April is the month of the military child. We celebrate how amazing these children are not because it is just some random thing to celebrate, like garlic day (which happened to be yesterday). In the military community, we take this month to really look at how strong our children are, and the unique struggles they face.
My sisters and my brother grew up as Navy brats. We were never asked about whether we wanted to move again and again, saying goodbye to countless friends and being forced to make new ones when we reached our new base. We had to start fresh in a brand new school and dive into a curriculum that was often either things we had already learned and done, or things we had never seen before and had to work extra hard to catch up.
One of the worst parts about moving schools is that upon entering high school, several of the credits that you earned could be wiped off your record, only to be replaced with a gaping hole of credits the new school required. This is an especially troubling state to be in when you might possibly have to attend summer school and/or complete an additional year of classes in order to graduate...even if you had exceptional grades.
Military children often deal with separation from their Mom or Dad.
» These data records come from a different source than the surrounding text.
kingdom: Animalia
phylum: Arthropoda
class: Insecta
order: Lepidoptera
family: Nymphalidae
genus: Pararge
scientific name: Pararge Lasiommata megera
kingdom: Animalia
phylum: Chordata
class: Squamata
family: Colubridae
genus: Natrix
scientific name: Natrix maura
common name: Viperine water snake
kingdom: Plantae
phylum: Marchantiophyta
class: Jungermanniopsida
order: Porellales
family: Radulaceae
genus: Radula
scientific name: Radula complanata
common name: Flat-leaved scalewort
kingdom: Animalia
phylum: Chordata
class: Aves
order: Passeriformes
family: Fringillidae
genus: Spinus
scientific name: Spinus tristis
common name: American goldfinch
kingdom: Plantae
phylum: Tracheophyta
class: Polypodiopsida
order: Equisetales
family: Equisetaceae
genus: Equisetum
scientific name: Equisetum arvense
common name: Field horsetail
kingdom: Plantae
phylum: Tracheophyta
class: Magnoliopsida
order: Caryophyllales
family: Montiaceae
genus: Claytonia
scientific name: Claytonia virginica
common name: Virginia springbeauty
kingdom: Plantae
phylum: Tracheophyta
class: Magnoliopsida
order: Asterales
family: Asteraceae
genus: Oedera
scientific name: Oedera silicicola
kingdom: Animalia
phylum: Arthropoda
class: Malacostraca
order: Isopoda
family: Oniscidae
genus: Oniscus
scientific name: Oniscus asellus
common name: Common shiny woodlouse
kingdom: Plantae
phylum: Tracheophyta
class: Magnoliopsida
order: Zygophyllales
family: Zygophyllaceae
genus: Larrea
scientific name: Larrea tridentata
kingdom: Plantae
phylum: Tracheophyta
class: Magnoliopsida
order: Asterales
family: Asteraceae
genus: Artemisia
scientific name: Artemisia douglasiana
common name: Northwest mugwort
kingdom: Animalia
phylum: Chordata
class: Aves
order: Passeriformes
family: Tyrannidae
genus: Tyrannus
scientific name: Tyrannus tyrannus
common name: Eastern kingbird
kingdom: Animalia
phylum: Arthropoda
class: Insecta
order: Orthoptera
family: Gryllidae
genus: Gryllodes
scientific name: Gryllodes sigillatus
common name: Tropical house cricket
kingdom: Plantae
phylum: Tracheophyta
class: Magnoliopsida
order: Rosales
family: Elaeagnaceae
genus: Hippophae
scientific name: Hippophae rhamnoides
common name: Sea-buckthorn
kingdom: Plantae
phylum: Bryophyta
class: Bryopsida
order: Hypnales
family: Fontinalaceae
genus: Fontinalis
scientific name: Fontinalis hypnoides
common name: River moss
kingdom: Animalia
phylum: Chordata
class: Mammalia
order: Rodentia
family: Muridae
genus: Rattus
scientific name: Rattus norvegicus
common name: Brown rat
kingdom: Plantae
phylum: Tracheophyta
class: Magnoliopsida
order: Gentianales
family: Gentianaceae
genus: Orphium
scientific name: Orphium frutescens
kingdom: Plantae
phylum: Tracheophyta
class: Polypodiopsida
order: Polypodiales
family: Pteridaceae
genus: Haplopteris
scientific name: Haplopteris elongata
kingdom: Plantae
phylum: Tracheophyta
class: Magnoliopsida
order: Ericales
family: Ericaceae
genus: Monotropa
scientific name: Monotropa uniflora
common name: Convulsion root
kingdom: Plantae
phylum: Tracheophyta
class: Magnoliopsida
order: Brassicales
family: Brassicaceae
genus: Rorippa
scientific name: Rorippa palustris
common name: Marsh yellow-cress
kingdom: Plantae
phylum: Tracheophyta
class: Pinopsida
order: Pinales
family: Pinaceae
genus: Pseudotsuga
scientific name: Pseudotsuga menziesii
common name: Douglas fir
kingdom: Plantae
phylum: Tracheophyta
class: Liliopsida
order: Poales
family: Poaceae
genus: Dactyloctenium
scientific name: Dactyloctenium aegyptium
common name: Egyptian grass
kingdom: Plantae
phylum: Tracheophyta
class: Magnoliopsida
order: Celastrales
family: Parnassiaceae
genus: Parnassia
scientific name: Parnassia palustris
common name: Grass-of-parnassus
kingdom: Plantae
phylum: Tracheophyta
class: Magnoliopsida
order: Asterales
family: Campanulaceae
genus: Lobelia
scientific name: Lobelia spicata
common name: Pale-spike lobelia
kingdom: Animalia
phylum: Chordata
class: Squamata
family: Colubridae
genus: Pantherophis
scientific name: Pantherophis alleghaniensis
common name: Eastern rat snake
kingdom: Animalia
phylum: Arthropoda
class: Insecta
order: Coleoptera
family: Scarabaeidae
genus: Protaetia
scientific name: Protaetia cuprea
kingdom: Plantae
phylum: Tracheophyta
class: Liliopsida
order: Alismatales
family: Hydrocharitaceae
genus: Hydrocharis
Even in times of peace, our service men and women have to separate with their loved ones for a time due to assignments, training, and things the military demands. If a parent is sent off to fight in Iraq or Afghanistan, or any other dangerous place, it is a terrifying thing for a child to grasp. The whole family feels it, but children do not have the understanding that adults have, so it is much harder for them to deal with.
Since I grew up as a military brat, and later married a service member, I can tell you that it was much harder for me as a child to deal with the military because there were very, very few times when things were "fair." Now that I am a grown woman, I know that life in the military doles out more unfairness than things that are fair, but I can also appreciate the benefits that the military provides our family. Thankfully, both of my daughter's parents were military brats, so we can be sympathetic to her struggles. Growing up is a difficult process for all children, but military children have much more to deal with on top of that. This is why we celebrate the month of the military child.